Draft: Developing a Unified Model for Speech-to-Facial Shape Generation Using Outlines 〰 Library

Metadata

Status: Draft
Deciders: V-Sekai
Tags: V-Sekai

The Backdrop

V-Sekai is embarking on a project that translates speech into corresponding facial shapes for virtual reality applications. This process eliminates the need for a face camera and leverages the SpeechEncoderDecoderModel from Hugging Face’s Transformers library for comprehensive speech recognition.

The SpeakingFaces dataset, a collection from 142 diverse subjects, will be utilized for this project. The dataset is accessible via the server of the Institute for Smart Systems and Artificial Intelligence (ISSAI) under the Creative Commons Attribution 4.0 International License.

Outlines 〰, a neural text generation library, will also play a crucial role in this project. It offers robust prompting primitives, separates the prompting from the execution logic, and is compatible with all models. It interfaces with models through the next-token logits and can be used with API-based models as well.

The Challenge

The primary challenge lies in developing a model capable of generating text and blendshapes simultaneously from the same input speech using the Outlines 〰 library.

The Strategy

The proposed strategy involves creating a custom model that accepts speech as input and outputs both text and blendshapes. This unified model would incorporate a shared encoder to process the speech input, and a single decoder to generate the text and blendshape outputs. The Outlines 〰 library will be used to conform the output to the desired format.

from outlines import Outline
from transformers import SpeechEncoderDecoderModel, Speech2Text2Processor, Wav2Vec2Model
import json

# Initialize the processor and encoder
processor = Speech2Text2Processor.from_pretrained("facebook/s2t-small-librispeech-asr")
encoder = Wav2Vec2Model.from_pretrained("facebook/wav2vec2-base-960h")

# Initialize the decoder
decoder = Speech2Text2Model.from_pretrained("facebook/s2t-small-librispeech-asr")

# Initialize the unified model
model = UnifiedSpeechEncoderDecoderModel(encoder=encoder, decoder=decoder)

# Define an outline for the model
outline = Outline(model).to(device)

# Generate text and blendshapes
generated_text, generated_blendshapes = outline.generate(input_speech)

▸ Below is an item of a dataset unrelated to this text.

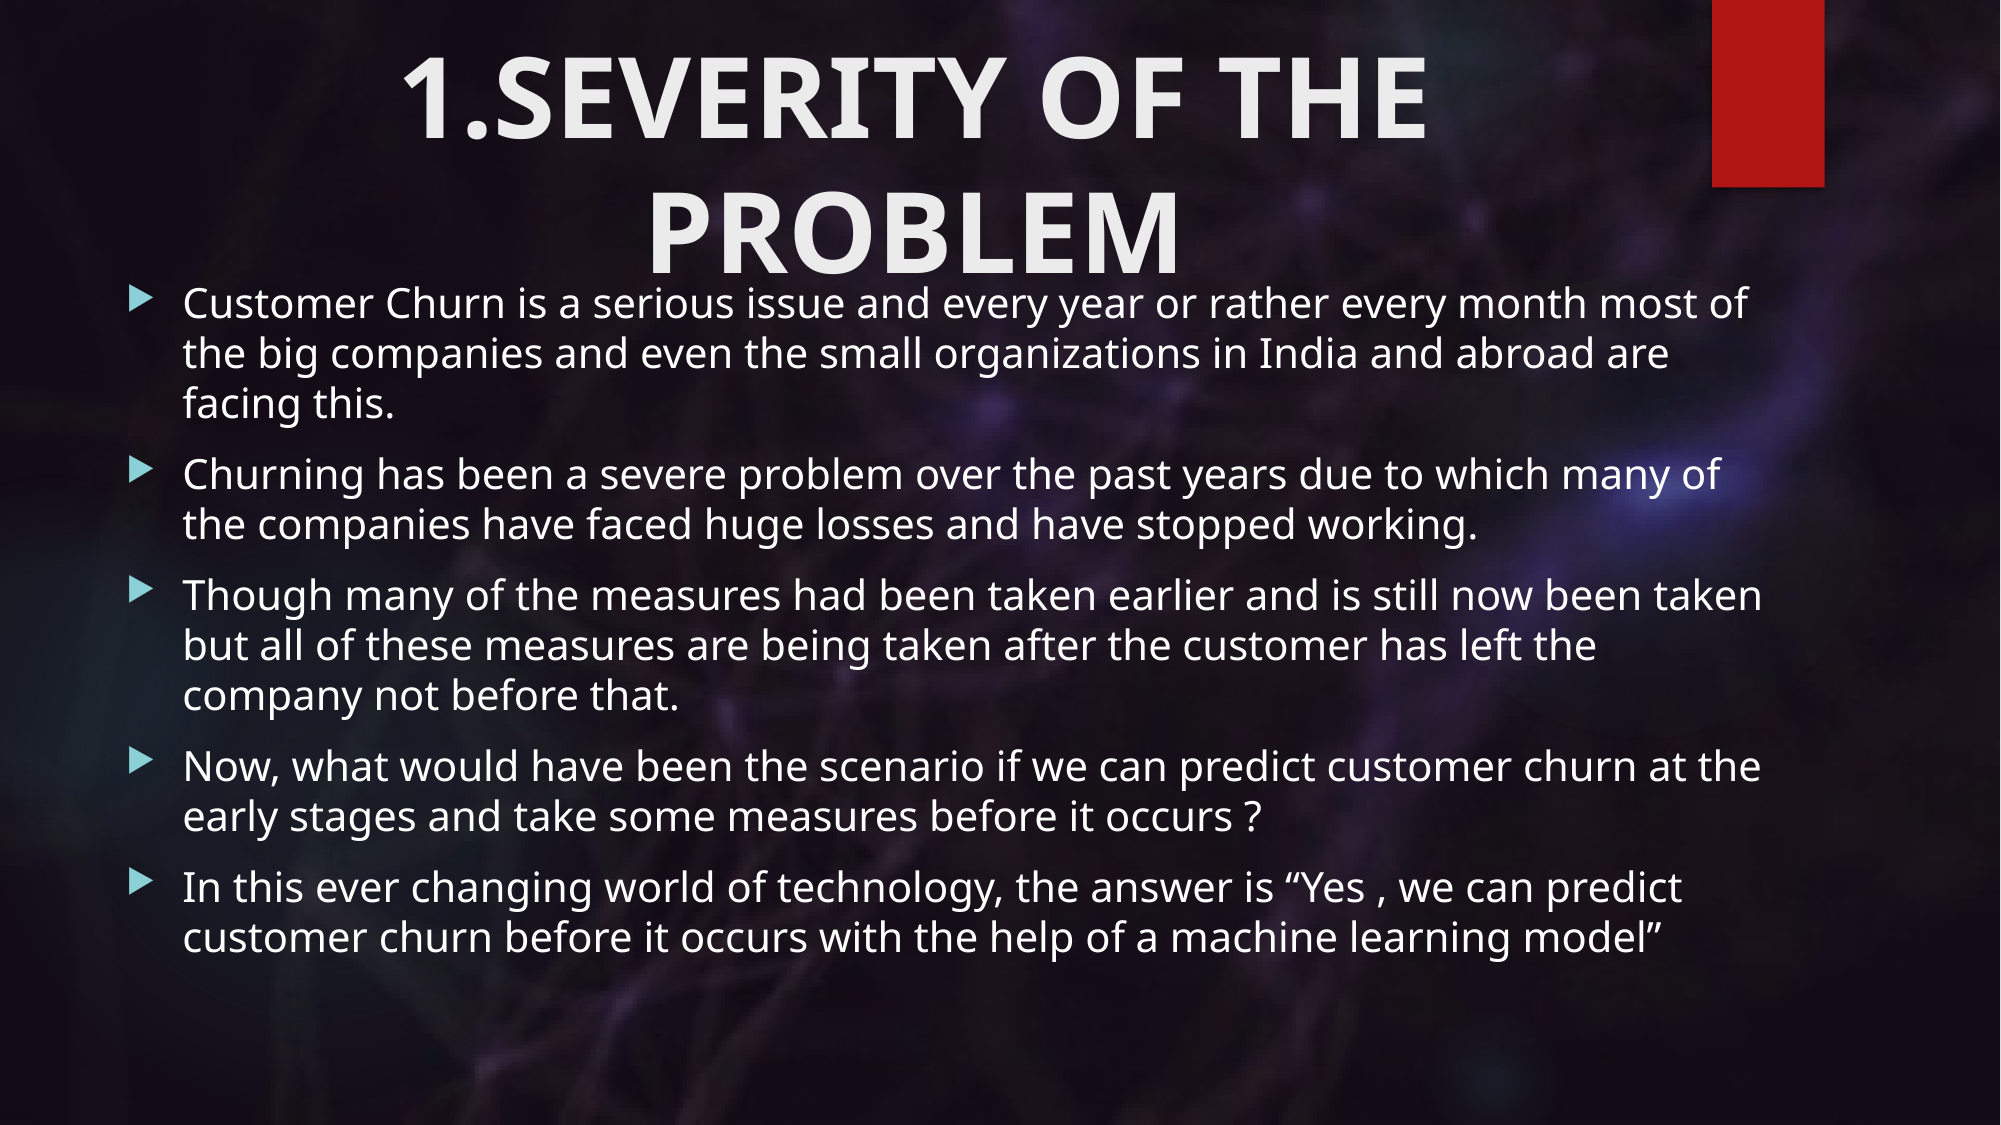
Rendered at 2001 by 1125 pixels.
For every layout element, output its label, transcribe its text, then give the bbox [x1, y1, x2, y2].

# Conform to JSON schemaßß
blendshapes_keys = ["BrowInnerUp", "BrowDownLeft", "BrowDownRight", "BrowOuterUpLeft", "BrowOuterUpRight",
                    "EyeLookUpLeft", "EyeLookUpRight", "EyeLookDownLeft", "EyeLookDownRight", "EyeLookInLeft",
                    "EyeLookInRight", "EyeLookOutLeft", "EyeLookOutRight", "EyeBlinkLeft", "EyeBlinkRight",
                    "EyeSquintRight", "EyeSquintLeft", "EyeWideLeft", "EyeWideRight", "CheekPuff",
                    "CheekSquintLeft", "CheekSquintRight", "NoseSneerLeft", "NoseSneerRight", "JawOpen",
                    "JawForward", "JawLeft", "JawRight", "MouthFunnel", "MouthPucker", "MouthLeft",
                    "MouthRight", "MouthRollUpper", "MouthRollLower", "MouthShrugUpper", "MouthShrugLower",
                    "MouthClose", "MouthSmileLeft", "MouthSmileRight", "MouthFrownLeft", "MouthFrownRight",
                    "MouthDimpleLeft", "MouthDimpleRight", "MouthUpperUpLeft", "MouthUpperUpRight",
                    "MouthLowerDownLeft", "MouthLowerDownRight", "MouthPressLeft", "MouthPressRight",
                    "MouthStretchLeft", "MouthStretchRight", "TongueOut"]

output = {
    "text": generated_text,
    "blendshapes": dict(zip(blendshapes_keys, generated_blendshapes))
}

json_output = json.dumps(output)

The Upside

Developing our own unified model for generating both text and blendshapes from speech using the Outlines 〰 library is a strategic move that provides us with greater control and customization to meet our specific needs. It not only deepens our understanding of the model, aiding in troubleshooting and improvements, but also allows us to optimize it for better performance and efficiency.

The Downside

The limitation of this approach is that the UnifiedSpeechEncoderDecoderModel, and Outline are placeholders for your actual unified model classes, and outline respectively. You would need to implement these classes yourself, or find pre-trained models that suit your needs.

The Road Not Taken

Being self-reliant in maintaining and updating our model eliminates dependence on third parties, providing flexibility to make changes as needed. Moreover, it ensures seamless integration with other parts of our system.

The Infrequent Use Case

While this approach requires more initial effort, the potential for improvement and fine-tuning with our unique data sets makes it worthwhile, leading to superior results in the long run.

In Core and Done by Us?

Yes, the development and maintenance of the unified model will be done by us.